Minority Low Income Grants
Students that are Hispanic, African American, Native American, Asian, and more often qualify for low income grants offered specifically to minorities. Looking deep enough can even uncover grants for majority students if you are a certain percent Polish, German, Irish, etc. If your school needs to meet a quota for ethnicity, this will work to a minority’s great advantage. Just be prepared to have proof of your heritage.
Private Organizations and Companies
Unlike the FAFSA, there is no widespread application to receive grants from private organizations and companies, but by dedicating time to research, you can find many that suit your individual pursuits. For example, students entering college in the medical field can find grants specifically for nurses.
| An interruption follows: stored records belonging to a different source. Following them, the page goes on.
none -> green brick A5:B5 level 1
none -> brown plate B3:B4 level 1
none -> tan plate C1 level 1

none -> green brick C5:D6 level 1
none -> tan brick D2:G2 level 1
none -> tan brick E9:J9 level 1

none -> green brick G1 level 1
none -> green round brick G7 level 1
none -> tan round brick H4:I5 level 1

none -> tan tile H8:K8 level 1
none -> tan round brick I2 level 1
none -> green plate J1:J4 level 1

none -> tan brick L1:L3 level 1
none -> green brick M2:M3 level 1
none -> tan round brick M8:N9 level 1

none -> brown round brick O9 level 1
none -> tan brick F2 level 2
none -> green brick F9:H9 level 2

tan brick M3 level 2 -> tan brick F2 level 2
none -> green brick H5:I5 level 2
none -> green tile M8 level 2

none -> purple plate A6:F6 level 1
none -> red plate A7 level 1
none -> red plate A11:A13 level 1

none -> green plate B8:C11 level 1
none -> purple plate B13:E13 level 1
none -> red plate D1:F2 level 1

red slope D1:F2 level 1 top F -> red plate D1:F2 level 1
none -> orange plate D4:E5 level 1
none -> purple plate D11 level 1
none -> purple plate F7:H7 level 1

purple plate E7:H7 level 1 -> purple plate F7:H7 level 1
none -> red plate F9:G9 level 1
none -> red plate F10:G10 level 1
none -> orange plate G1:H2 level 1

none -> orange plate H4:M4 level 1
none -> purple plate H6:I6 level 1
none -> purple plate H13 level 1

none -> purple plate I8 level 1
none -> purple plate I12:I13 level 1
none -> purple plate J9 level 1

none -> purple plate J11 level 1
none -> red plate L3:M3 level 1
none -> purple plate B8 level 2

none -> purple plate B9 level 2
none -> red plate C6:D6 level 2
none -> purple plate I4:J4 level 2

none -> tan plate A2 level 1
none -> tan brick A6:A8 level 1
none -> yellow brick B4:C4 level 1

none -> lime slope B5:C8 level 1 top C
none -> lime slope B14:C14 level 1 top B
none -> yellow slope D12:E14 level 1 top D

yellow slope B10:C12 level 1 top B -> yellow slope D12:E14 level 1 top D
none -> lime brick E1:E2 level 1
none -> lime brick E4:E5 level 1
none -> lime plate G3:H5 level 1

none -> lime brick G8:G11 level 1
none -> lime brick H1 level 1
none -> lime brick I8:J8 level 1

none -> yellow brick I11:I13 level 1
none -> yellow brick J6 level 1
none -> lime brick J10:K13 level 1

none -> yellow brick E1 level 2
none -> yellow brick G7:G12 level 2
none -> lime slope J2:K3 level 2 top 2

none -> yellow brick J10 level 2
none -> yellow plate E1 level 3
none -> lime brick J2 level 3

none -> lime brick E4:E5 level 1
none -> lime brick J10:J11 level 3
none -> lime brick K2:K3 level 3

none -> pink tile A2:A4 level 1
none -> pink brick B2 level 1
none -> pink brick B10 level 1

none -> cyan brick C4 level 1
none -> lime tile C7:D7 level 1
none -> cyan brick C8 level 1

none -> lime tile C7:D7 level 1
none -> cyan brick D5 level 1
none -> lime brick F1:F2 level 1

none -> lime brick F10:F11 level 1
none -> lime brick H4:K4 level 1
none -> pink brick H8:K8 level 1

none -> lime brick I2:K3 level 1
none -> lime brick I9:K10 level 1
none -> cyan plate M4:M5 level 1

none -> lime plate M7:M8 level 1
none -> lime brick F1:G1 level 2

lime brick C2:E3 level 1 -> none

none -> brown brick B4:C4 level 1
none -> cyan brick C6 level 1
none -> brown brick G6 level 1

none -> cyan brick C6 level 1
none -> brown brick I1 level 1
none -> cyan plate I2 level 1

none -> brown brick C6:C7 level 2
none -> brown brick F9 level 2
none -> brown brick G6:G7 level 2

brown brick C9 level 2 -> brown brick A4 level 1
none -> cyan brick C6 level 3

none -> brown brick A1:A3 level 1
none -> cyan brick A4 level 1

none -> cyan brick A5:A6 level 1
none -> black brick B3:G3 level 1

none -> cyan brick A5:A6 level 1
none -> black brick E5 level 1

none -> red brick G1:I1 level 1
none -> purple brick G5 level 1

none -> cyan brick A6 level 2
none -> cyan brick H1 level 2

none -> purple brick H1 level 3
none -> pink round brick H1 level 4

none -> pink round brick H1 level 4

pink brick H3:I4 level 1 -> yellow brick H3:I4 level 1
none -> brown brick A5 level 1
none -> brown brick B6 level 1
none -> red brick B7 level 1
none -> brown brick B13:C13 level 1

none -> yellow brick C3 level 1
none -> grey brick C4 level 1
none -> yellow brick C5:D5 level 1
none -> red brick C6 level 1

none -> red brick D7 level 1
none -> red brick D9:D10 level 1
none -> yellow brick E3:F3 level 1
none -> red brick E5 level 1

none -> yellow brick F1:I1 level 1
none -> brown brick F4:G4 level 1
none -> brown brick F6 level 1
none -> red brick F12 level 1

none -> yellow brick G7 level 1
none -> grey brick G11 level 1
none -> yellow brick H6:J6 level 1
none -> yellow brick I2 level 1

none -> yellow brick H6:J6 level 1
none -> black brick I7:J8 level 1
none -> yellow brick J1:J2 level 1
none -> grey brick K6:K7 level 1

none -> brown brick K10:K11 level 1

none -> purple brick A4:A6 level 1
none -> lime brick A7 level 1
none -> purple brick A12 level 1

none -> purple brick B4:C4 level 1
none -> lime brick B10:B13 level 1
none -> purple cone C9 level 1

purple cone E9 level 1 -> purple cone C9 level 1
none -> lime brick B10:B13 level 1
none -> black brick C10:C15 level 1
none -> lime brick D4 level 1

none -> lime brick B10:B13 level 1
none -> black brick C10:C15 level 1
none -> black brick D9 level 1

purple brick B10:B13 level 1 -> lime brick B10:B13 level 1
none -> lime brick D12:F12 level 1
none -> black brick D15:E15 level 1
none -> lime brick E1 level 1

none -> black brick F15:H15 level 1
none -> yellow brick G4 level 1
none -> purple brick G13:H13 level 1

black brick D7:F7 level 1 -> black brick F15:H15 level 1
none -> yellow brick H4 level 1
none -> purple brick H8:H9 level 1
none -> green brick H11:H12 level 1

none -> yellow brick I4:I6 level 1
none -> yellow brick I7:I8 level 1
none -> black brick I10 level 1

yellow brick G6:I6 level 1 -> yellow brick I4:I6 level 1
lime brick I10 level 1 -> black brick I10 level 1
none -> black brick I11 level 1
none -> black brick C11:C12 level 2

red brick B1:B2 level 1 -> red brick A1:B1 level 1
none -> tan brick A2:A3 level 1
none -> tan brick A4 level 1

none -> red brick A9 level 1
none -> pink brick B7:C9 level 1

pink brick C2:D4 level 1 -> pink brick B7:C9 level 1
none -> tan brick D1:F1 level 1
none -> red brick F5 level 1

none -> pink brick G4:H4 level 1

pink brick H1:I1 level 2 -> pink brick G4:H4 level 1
Other grants focus less on academics and more on situations. One example is Coca Cola who offers grants to students with the honor of being the first in their families to attend college or come from a disadvantaged background.
As sad as it is, there are many scams floating around the internet. Too many students have become victims of stolen identity due to a website that promised grants for low income students.
The eager soon-to-be student than releases every bit of information necessary for the scam artist on the other side to ruin his credit. Make sure that you research each grant before offering out any vital information.